Figure 3. Integrating Bioenergetics and Cellular Responses to Stress

These data have been adapted from [96] and show the injection of hemin (25 μM) onto bovine aortic endothelial cells. Panel A: measurement of OCR (oxygen consumption rate) following hemin injection at 24 minutes followed by the mitochondrial stress test following the protocol shown in Figure 2. Panel B: time dependent decreased in basal OCR showing detectable changes 30 min after hemin addition. Panel C: in a parallel plate protein samples were prepared at the times shown and the LC3 conversion to LC3-II determined. The arrow shows the 2 hour point at which time a detectable change in the levels of LC3-II were found. Panel D: Samples were also taken for measurement of the loss of Procaspase 9 as one marker of apoptosis and the arrow shows that these changes were not detectable until the 4 hour time point. Panel E: Reserve Capacity decreases dramatically after 4 hours exposure at the concentration which is the threshold for toxicity.

Figure 4. Autophagy and the response to oxidative stress

Redox, mitochondrial and proteotoxic stress damage cellular proteins and organelles and if not cleared by autophagy, cell death occurs and contributes to metabolic and cardiovascular pathologies. Upregulation of autophagy has been shown to provide beneficial effects on cell survival.

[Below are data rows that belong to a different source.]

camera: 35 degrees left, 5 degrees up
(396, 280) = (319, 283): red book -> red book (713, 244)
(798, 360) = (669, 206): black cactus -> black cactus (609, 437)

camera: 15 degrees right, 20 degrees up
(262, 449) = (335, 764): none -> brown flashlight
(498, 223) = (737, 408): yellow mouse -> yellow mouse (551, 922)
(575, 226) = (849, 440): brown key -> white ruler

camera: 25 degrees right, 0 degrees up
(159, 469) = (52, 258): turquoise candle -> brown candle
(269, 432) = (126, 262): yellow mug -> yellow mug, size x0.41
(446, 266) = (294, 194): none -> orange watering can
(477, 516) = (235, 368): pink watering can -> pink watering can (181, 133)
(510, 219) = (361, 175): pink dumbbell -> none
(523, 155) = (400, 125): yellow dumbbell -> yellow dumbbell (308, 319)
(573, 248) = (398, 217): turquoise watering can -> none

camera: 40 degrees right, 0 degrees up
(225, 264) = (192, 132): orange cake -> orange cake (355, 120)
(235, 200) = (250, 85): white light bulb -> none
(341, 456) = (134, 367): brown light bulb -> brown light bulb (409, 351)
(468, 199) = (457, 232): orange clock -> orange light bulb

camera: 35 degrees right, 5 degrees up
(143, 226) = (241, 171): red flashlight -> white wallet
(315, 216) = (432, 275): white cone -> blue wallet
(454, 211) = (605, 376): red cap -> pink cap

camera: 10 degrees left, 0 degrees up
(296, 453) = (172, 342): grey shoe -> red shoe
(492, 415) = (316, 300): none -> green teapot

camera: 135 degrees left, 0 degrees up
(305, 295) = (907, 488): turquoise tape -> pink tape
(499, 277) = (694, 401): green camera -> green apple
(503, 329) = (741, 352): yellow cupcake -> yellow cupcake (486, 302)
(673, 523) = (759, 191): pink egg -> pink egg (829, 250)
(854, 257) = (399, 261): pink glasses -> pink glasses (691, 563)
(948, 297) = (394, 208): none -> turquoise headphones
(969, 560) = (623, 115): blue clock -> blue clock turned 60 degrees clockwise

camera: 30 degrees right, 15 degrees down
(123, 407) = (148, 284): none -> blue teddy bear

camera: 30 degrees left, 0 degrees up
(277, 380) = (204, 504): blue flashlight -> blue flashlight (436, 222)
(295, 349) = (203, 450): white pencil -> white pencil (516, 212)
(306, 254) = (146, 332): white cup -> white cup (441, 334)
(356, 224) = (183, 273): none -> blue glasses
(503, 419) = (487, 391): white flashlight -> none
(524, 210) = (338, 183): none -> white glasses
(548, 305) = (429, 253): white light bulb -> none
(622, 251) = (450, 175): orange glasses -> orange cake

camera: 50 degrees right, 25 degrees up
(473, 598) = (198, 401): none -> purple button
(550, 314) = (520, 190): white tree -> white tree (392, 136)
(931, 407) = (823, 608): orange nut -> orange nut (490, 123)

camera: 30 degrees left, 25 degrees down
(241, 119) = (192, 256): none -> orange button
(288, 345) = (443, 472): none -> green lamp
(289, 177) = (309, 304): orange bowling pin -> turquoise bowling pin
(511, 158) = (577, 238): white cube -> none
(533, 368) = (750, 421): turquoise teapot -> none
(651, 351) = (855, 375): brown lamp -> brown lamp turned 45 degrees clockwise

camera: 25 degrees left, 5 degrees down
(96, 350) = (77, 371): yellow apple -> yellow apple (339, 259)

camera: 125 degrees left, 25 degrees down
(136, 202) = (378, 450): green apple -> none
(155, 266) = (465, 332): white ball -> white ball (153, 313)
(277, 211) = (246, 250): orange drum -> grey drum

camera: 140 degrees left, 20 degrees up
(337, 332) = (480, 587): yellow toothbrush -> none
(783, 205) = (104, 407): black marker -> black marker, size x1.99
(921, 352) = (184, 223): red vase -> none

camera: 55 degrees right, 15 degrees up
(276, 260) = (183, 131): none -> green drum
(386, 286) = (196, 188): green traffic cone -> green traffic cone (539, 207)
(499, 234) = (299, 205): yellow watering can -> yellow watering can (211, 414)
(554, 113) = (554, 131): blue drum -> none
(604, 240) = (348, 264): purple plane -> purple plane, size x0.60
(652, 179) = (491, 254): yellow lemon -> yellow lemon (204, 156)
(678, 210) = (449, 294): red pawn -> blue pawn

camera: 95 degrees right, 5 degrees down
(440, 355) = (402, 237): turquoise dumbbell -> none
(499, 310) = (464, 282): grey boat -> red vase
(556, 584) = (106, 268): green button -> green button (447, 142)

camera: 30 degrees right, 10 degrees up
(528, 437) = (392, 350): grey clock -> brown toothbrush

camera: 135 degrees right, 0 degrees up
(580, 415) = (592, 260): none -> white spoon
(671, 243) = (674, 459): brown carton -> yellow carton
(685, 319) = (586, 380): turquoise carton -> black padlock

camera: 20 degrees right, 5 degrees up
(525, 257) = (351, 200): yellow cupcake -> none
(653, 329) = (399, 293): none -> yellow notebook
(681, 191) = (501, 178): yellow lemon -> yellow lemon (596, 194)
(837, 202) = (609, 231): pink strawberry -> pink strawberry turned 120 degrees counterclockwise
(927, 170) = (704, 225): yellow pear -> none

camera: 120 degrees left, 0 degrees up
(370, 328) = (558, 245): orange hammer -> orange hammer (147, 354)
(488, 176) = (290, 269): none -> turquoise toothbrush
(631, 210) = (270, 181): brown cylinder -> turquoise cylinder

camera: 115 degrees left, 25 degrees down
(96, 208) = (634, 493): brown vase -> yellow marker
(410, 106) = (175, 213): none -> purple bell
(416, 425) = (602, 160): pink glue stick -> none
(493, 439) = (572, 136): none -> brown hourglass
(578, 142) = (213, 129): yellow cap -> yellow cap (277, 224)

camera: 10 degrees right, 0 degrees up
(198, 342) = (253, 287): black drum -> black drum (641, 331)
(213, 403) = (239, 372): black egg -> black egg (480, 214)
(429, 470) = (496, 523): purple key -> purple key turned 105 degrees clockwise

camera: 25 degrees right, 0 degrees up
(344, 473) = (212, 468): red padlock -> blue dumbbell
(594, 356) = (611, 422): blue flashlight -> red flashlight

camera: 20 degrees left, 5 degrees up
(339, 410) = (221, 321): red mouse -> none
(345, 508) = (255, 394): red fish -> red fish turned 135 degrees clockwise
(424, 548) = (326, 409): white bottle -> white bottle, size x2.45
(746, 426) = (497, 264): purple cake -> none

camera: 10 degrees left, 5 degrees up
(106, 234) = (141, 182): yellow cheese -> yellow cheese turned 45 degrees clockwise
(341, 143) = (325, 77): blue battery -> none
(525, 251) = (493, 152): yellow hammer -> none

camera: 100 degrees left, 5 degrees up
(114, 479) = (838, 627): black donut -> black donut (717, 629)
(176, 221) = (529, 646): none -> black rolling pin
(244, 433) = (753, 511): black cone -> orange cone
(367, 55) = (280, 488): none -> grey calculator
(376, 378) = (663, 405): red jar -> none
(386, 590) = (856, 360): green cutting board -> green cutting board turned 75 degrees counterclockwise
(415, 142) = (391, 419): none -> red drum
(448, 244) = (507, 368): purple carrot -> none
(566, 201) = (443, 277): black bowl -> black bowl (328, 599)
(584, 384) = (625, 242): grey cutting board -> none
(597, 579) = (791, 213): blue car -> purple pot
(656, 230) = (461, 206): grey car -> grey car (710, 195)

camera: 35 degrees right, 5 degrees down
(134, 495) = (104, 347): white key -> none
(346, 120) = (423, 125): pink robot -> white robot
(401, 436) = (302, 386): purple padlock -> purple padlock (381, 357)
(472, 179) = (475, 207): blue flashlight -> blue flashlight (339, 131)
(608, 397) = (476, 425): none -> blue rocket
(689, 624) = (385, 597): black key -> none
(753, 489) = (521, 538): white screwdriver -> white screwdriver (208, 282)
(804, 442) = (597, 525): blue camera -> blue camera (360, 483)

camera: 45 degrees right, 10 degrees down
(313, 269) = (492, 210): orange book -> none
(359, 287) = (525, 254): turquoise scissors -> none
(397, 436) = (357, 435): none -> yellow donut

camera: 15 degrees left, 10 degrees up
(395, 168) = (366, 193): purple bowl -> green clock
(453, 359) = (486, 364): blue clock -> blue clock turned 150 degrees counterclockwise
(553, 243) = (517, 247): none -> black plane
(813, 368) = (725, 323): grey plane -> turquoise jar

Figure 5. Mitophagy mechanisms have been shown to involve PINK1-PARKIN, DRP1, and MFN1/2 mediated mechanisms

Mitophagy plays an important role in mitochondrial quality control and the involvement of PARKIN-PINK1, as well as fission/fusion proteins has been demonstrated. PINK1 stabilization in the mitochondria is facilitated by mitochondrial membrane depolarization. PINK1 phosphorylates ubiquitin and enables PARKIN translocation to the mitochondria, leading to ubiquitination of several mitochondrial proteins, resulting in p62 and LC3 recruitment and autophagosomal engulfment of the mitochondrion. Interaction between MFN2 and PARKIN may play a key role in integrating fusion machinery and PARKIN mediated mitophagy.

Figure 6. Autophagy is regulated by epigenetics, protein O-GlcNAcylation, circadian clock, and cellular redox status

Histone deacetylases have been shown to participate in autophagy regulation although whether their activities in the nucleus or the cytosol are important for autophagy regulation is still being investigated. HDAC6 recruits an actin-remodeling machinery, and stimulates autophagosome-lysosome fusion and substrate degradation. P62 interaction with HDAC6 regulates its activity. Inhibition or disruption of HDAC1 leads to the conversion of LC3-I to LC3-II. Methylation of ATG16L2, ULK2, LC3A, BNIP3, and GABARAPL1 is associated with their downregulation. In addition, transcription regulation of p62 by antioxidant transcription factor Nrf2, and regulation of ATG14, ULK1, BNIP3, GABARAPL1, and LC3 by clock and BMAL1 have been demonstrated. Post-translational regulation of SNAP29 by O-GlcNAcylation has been shown to attenuate autophagosome-lysosome fusion.

Figure 7. Interactions between Redox Signaling and Metabolic Networks

In this review we have described the interactions between redox dependent pathways encompassing the signaling node controlled by the GlcNAc pathway, regulation by biological clocks, mitochondrial metabolism and epigenetics.